● Saved entries
Content starts

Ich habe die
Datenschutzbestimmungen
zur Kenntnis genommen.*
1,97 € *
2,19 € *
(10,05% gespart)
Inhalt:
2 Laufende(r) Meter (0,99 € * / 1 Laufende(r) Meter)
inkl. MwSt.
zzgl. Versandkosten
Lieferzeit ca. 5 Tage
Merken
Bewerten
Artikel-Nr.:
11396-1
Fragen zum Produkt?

Content ends
Content starts

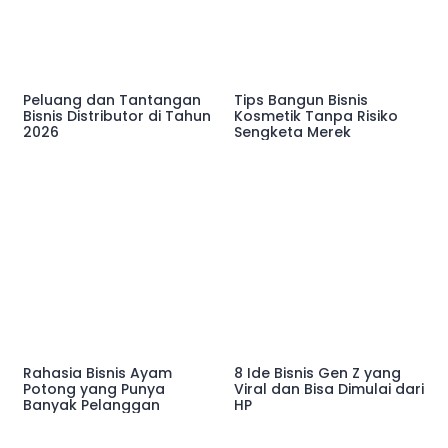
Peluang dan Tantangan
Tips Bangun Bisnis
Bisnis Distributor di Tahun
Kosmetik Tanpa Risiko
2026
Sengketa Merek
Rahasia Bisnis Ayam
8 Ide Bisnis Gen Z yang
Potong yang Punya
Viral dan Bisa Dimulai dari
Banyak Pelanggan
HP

Content ends

● ASSIGNMENT
After locating the line with "Ich habe die" above, return that line and every later line through the one with "Fragen zum Produkt?", word for word and with nothing else.

● OUTPUT BELOW
Ich habe die
Datenschutzbestimmungen
zur Kenntnis genommen.*
1,97 € *
2,19 € *
(10,05% gespart)
Inhalt:
2 Laufende(r) Meter (0,99 € * / 1 Laufende(r) Meter)
inkl. MwSt.
zzgl. Versandkosten
Lieferzeit ca. 5 Tage
Merken
Bewerten
Artikel-Nr.:
11396-1
Fragen zum Produkt?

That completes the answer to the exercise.